Дорога на Ксанаду | страница 88



«И тот месяц, такой устойчивый, словно он растет из своего собственного безоблачного и беззвездного озера синевы»:

I see them all so excellently fair,
I see, not feel, how beautiful they are!
My genial spirits Fail:
And what can these avail
To lift the smothering weight from off my breast?
Ich sehe sie alle, so herrlich hell,
Ich sehe — nicht fohle ich! — wie schön sie sind!
Meine schöpferische Kräfte versagen;
Und was kann all dies helfen,
Die erstrickende Last von meiner Brust zu nehmen?[107]

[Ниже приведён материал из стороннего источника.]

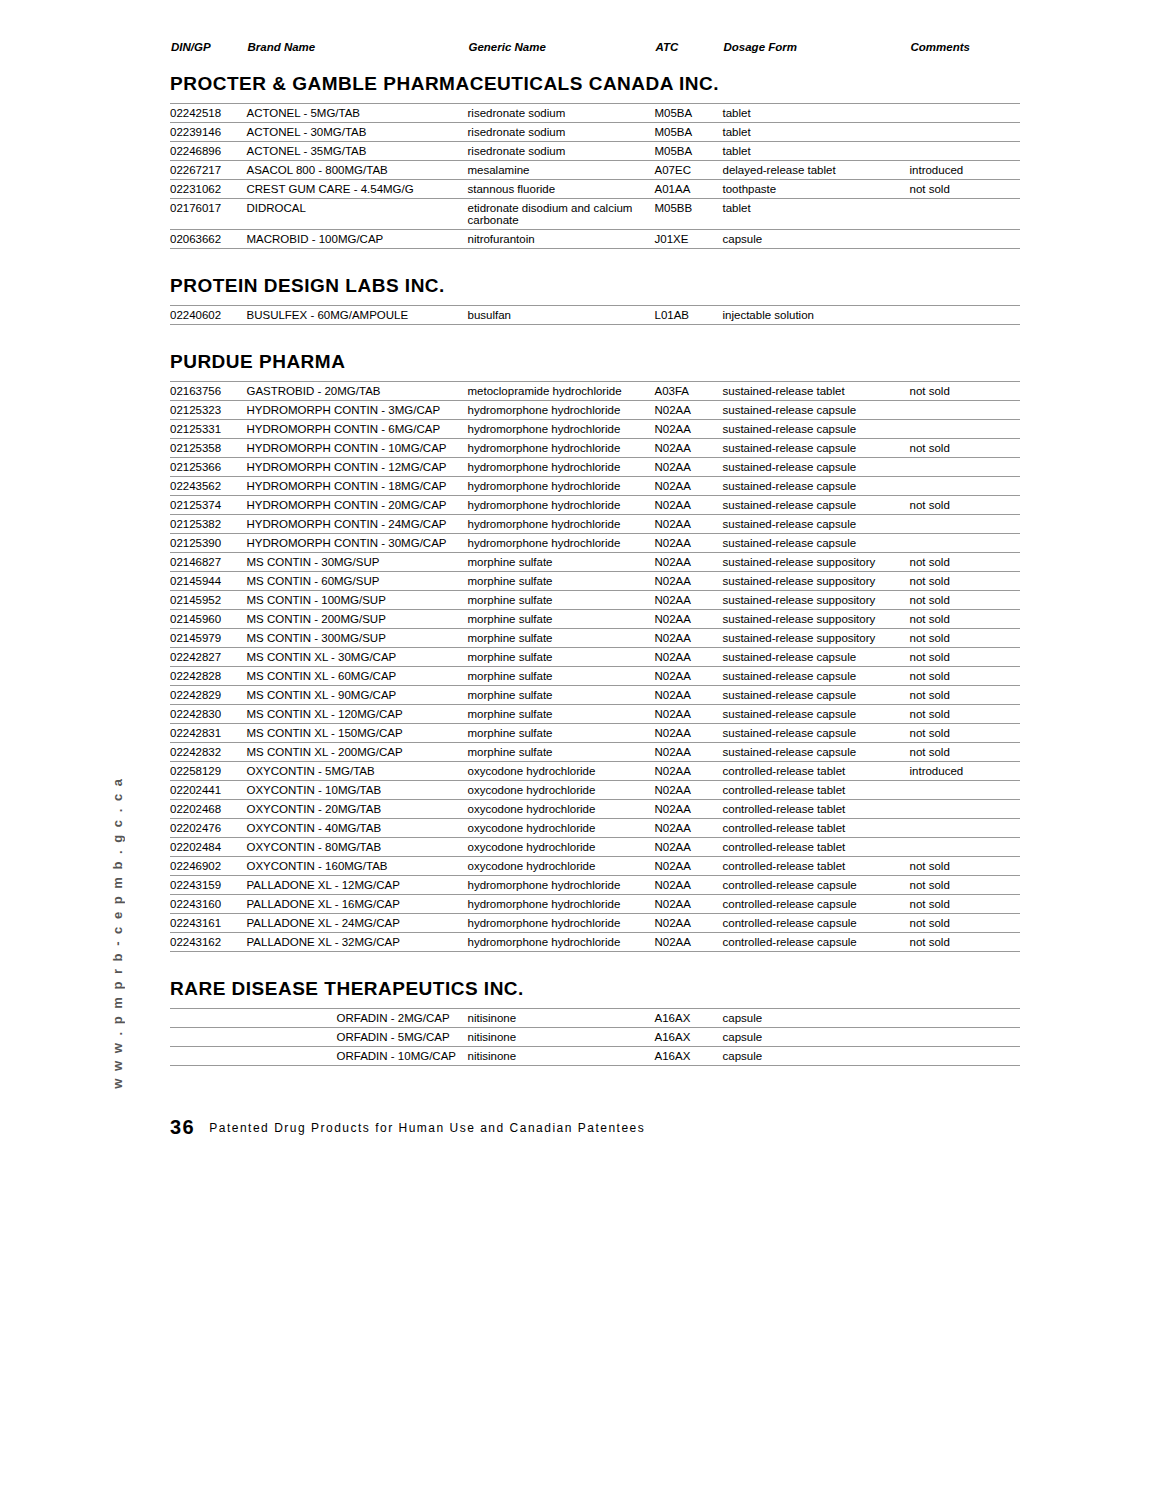w w w . p m p r b - c e p m b . g c . c a
| DIN/GP | Brand Name | Generic Name | ATC | Dosage Form | Comments |
| --- | --- | --- | --- | --- | --- |
Procter & Gamble Pharmaceuticals Canada Inc.
| 02242518 | ACTONEL - 5MG/TAB | risedronate sodium | M05BA | tablet | |
| 02239146 | ACTONEL - 30MG/TAB | risedronate sodium | M05BA | tablet | |
| 02246896 | ACTONEL - 35MG/TAB | risedronate sodium | M05BA | tablet | |
| 02267217 | ASACOL 800 - 800MG/TAB | mesalamine | A07EC | delayed-release tablet | introduced |
| 02231062 | CREST GUM CARE - 4.54MG/G | stannous fluoride | A01AA | toothpaste | not sold |
| 02176017 | DIDROCAL | etidronate disodium and calcium carbonate | M05BB | tablet | |
| 02063662 | MACROBID - 100MG/CAP | nitrofurantoin | J01XE | capsule | |
Protein Design Labs Inc.
| 02240602 | BUSULFEX - 60MG/AMPOULE | busulfan | L01AB | injectable solution | |
Purdue Pharma
| 02163756 | GASTROBID - 20MG/TAB | metoclopramide hydrochloride | A03FA | sustained-release tablet | not sold |
| 02125323 | HYDROMORPH CONTIN - 3MG/CAP | hydromorphone hydrochloride | N02AA | sustained-release capsule | |
| 02125331 | HYDROMORPH CONTIN - 6MG/CAP | hydromorphone hydrochloride | N02AA | sustained-release capsule | |
| 02125358 | HYDROMORPH CONTIN - 10MG/CAP | hydromorphone hydrochloride | N02AA | sustained-release capsule | not sold |
| 02125366 | HYDROMORPH CONTIN - 12MG/CAP | hydromorphone hydrochloride | N02AA | sustained-release capsule | |
| 02243562 | HYDROMORPH CONTIN - 18MG/CAP | hydromorphone hydrochloride | N02AA | sustained-release capsule | |
| 02125374 | HYDROMORPH CONTIN - 20MG/CAP | hydromorphone hydrochloride | N02AA | sustained-release capsule | not sold |
| 02125382 | HYDROMORPH CONTIN - 24MG/CAP | hydromorphone hydrochloride | N02AA | sustained-release capsule | |
| 02125390 | HYDROMORPH CONTIN - 30MG/CAP | hydromorphone hydrochloride | N02AA | sustained-release capsule | |
| 02146827 | MS CONTIN - 30MG/SUP | morphine sulfate | N02AA | sustained-release suppository | not sold |
| 02145944 | MS CONTIN - 60MG/SUP | morphine sulfate | N02AA | sustained-release suppository | not sold |
| 02145952 | MS CONTIN - 100MG/SUP | morphine sulfate | N02AA | sustained-release suppository | not sold |
| 02145960 | MS CONTIN - 200MG/SUP | morphine sulfate | N02AA | sustained-release suppository | not sold |
| 02145979 | MS CONTIN - 300MG/SUP | morphine sulfate | N02AA | sustained-release suppository | not sold |
| 02242827 | MS CONTIN XL - 30MG/CAP | morphine sulfate | N02AA | sustained-release capsule | not sold |
| 02242828 | MS CONTIN XL - 60MG/CAP | morphine sulfate | N02AA | sustained-release capsule | not sold |
| 02242829 | MS CONTIN XL - 90MG/CAP | morphine sulfate | N02AA | sustained-release capsule | not sold |
| 02242830 | MS CONTIN XL - 120MG/CAP | morphine sulfate | N02AA | sustained-release capsule | not sold |
| 02242831 | MS CONTIN XL - 150MG/CAP | morphine sulfate | N02AA | sustained-release capsule | not sold |
| 02242832 | MS CONTIN XL - 200MG/CAP | morphine sulfate | N02AA | sustained-release capsule | not sold |
| 02258129 | OXYCONTIN - 5MG/TAB | oxycodone hydrochloride | N02AA | controlled-release tablet | introduced |
| 02202441 | OXYCONTIN - 10MG/TAB | oxycodone hydrochloride | N02AA | controlled-release tablet | |
| 02202468 | OXYCONTIN - 20MG/TAB | oxycodone hydrochloride | N02AA | controlled-release tablet | |
| 02202476 | OXYCONTIN - 40MG/TAB | oxycodone hydrochloride | N02AA | controlled-release tablet | |
| 02202484 | OXYCONTIN - 80MG/TAB | oxycodone hydrochloride | N02AA | controlled-release tablet | |
| 02246902 | OXYCONTIN - 160MG/TAB | oxycodone hydrochloride | N02AA | controlled-release tablet | not sold |
| 02243159 | PALLADONE XL - 12MG/CAP | hydromorphone hydrochloride | N02AA | controlled-release capsule | not sold |
| 02243160 | PALLADONE XL - 16MG/CAP | hydromorphone hydrochloride | N02AA | controlled-release capsule | not sold |
| 02243161 | PALLADONE XL - 24MG/CAP | hydromorphone hydrochloride | N02AA | controlled-release capsule | not sold |
| 02243162 | PALLADONE XL - 32MG/CAP | hydromorphone hydrochloride | N02AA | controlled-release capsule | not sold |
Rare Disease Therapeutics Inc.
| | ORFADIN - 2MG/CAP | nitisinone | A16AX | capsule | |
| | ORFADIN - 5MG/CAP | nitisinone | A16AX | capsule | |
| | ORFADIN - 10MG/CAP | nitisinone | A16AX | capsule | |
36 Patented Drug Products for Human Use and Canadian Patentees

Такая разрушающая самооценка на первый взгляд потрясает. Но именно так чувствовал себя поэт в тот момент, когда он, неутомимо путешествуя по горам (3 апреля, за день до написания этих строк, он всего за шесть часов взобрался на Скиддау и Хельвеллин), записывал в дневники описания природы, столь же точные, как и удивительные.

Но самое главное заключалось в следующем. Описания природы в прозе для него ничего не значили. Какими бы оригинальными они ни были, они оставались всего лишь простой разминкой никчемного скептика перед более высокой формой — лирикой. Ему было мало просто срисовывать природу. Лишь почувствовав ее снова, он смог бы превратить ее в поэзию. Именно это обстоятельство отдаляло его от Вордсворта, твердо верившего в единственно истинную силу Природы, которому было достаточно всего лишь отображать ее словами. Колридж, напротив, хотел видений, а не простого отражения. Перед водопадом Лодор Вордсворт описал каждый камень, каждый сломанный куст, каждый водоворот, каждый плывущий в воде кусок дерева.

Колридж увидел «огромные массы воды, в полумраке вызывавшие такое впечатление, будто они были большими белыми медведями, сбрасывающими в долину одну за другой скалы, и вздымающуюся кверху от ветра длинную белую шерсть».

Но сами картинки такого рода его не удовлетворяли. Они были для него всего лишь осколками, фрагментами — отдельные следы света, метеориты на фоне потемневшего неба.

«Поэт во мне, — пишет он Годвину, — умер. Мое воображение лежит, как холодный фитиль на круглом основании металлического подсвечника, даже без малейшего запаха горючего, который мог бы напомнить о том, что когда-то он был близок к огню. Однажды я был листом сусального золота, взмывавшим вверх от каждого выдоха фантазии, но я изменился. Прибавил в весе и плотности. И теперь тону в ртути…»

Самоуверенность и святая эгомания Вордсворта, с удовольствием причисляющего себя к высшим служителям богини Природы, возможно, также привели к отчуждению. «В то время как он показывал мне, — пишет Колридж в этом же письме, — что такое настоящая поэзия, он указывает на то, что я сам не поэт». Такой же была реакция в особняке «Дав» после прочтения «Уныния» — только «скупая похвала».